**やること:**
1. 次の(a)〜(c)が抜粋文の内容と合っているかを、それぞれ「はい」か「いいえ」で答え、判断の根拠となる抜粋文の語句をそのまま引用してください。(a) この記事の日付は2023年6月6日である。(b) スポーツと歯というテーマは、水族館の魚たちの歯科検診から思いついたものである。(c) 歯のスクイズは、鼻腔のスクイズと同じく一般的なものだとされている。
2. 抜粋文では、スクイズはどのような現象だと説明されていますか。

**抜粋文:**

診療255日目、ダイバーさん必読希望
2023年6月6日
こんにちは、椎名町駅えがお歯科です。
今日からスポーツと歯をテーマにしてみますね💃✨
昨日の水族館の魚たちの歯科検診から触発されました。
最近の受付は、来院される患者様の運動会の話を聞くことが楽しみの一つです。
水中という特殊な環境で楽しむスクーバ・ダイビング。
特殊ということは他のスポーツとはまったく違った、からだへの影響を受けていることにもなります。
そこでダイバーが感じる素朴な体の悩みや疑問について、真剣に考え解決していこうと思います。
(以下『DIVING WORLD』高松院長執筆記事より)
水中で歯が痛い。歯のスクイズって?
「ダイビングで海に潜るとなんだか歯がシクシク痛む。
講習の時に歯のスクイズって聞いたけど、それかな」。
こんな悩みを持つダイバーは結構いらっしゃいます。鼻腔のスクイズや、
ウェットスーツのスクイズなどは一般的ですが、この歯のスクイズ、本当に起こるのでしょうか?
そしてこんな悩みを解消する方法はあるのでしょうか?
スクイズとは、”体内の空隙などが水圧によって押しつぶされたり引っ張られたりする現象”

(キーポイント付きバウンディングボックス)
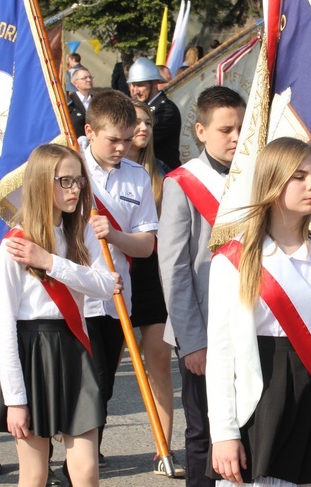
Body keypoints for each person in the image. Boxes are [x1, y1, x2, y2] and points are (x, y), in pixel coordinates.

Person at [207, 136, 311, 485]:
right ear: (271, 182)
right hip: (261, 402)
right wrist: (223, 433)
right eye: (299, 176)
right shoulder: (233, 261)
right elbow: (221, 355)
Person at [0, 143, 120, 487]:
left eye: (79, 181)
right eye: (65, 181)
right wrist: (15, 399)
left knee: (86, 470)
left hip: (74, 346)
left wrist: (49, 262)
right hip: (32, 352)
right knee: (34, 474)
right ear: (42, 182)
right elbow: (3, 326)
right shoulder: (13, 247)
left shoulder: (80, 231)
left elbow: (108, 285)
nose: (75, 189)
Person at [158, 85, 245, 487]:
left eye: (241, 128)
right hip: (204, 329)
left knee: (245, 424)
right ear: (200, 131)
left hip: (247, 321)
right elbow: (174, 267)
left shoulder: (254, 176)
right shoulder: (182, 182)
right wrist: (192, 341)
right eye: (226, 129)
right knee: (203, 431)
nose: (235, 137)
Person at [80, 90, 158, 468]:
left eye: (128, 140)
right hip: (69, 297)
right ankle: (67, 456)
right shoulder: (68, 161)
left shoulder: (137, 176)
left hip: (113, 295)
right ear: (89, 131)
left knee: (103, 384)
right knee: (74, 381)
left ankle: (88, 449)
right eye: (113, 140)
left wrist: (113, 234)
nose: (122, 148)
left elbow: (145, 246)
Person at [125, 99, 185, 477]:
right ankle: (88, 442)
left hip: (153, 276)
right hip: (115, 273)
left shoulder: (164, 173)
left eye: (148, 121)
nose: (144, 127)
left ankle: (163, 448)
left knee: (159, 364)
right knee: (103, 366)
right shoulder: (97, 173)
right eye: (136, 121)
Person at [126, 57, 182, 169]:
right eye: (134, 85)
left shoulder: (167, 109)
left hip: (163, 172)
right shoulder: (140, 107)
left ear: (155, 82)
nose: (136, 91)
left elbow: (141, 140)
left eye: (141, 85)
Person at [68, 67, 94, 137]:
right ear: (75, 83)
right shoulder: (70, 103)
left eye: (90, 77)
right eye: (84, 78)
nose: (89, 80)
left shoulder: (97, 101)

**解答:**
1.
(a) はい。「2023年6月6日」
(b) はい。「昨日の水族館の魚たちの歯科検診から触発されました。」
(c) いいえ。「ウェットスーツのスクイズなどは一般的ですが、この歯のスクイズ、本当に起こるのでしょうか?」

2. 体内の空隙などが水圧によって押しつぶされたり引っ張られたりする現象。